After Franco's regime, the tone was very different. "Comics had been an interesting tool for recovering the Catalan language, with children's magazines like Strong Horse and Thirteenwinds, which are driven by seminaries. This means that Catalan comics retain the moralistic charge, while Spanish-language comics are the transgressive ones. underground, linked to the lumpen. The quinqui speak Spanish, and the Spanish-language market swallows everything up," says Kap. In Catalan, there are occasional comics. For example, La Cúpula, which in the 80s and 90s published The Viper, published in Catalan a number of American satirical pornographic comics from the 1930s entitled Dirty comics, with Popeye in action.

Not even the resurgence of the erotic novel in Catalan, first promoted by authors such as Manuel de Pedrolo and Ofelia Dracs in the 1980s, has been translated into comics. "Novels have always been considered for adults, and comics, for years, have been considered a genre for children, and production in Catalan is educational and pedagogical," says Riera. Kap highlights an attempt to create graphic comics in Catalan with the magazine The Arlot, which failed, and the criticism that the publishing house El Llamp received for publishing a 1714 comic strip by El Gat (David Parcerisa) where there was fellatio in The Fossar of Les Moreres.
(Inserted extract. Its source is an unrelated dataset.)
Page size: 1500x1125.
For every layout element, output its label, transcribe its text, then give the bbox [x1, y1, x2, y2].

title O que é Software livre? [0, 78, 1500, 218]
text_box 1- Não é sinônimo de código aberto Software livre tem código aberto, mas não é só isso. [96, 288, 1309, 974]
There have been other erotic scenes sprinkled into comics such as The Adventures of Knight Tirant, by Jaume Fuster and illustrator Sento. And cartoonist Sebas has created several gay-themed comics with explicit sex, some of them in Catalan. There are also some scattered translations, such as The desired man by Ralf König (Glénat). But until now, the production of erotic comics in Catalan had been occasional and anecdotal.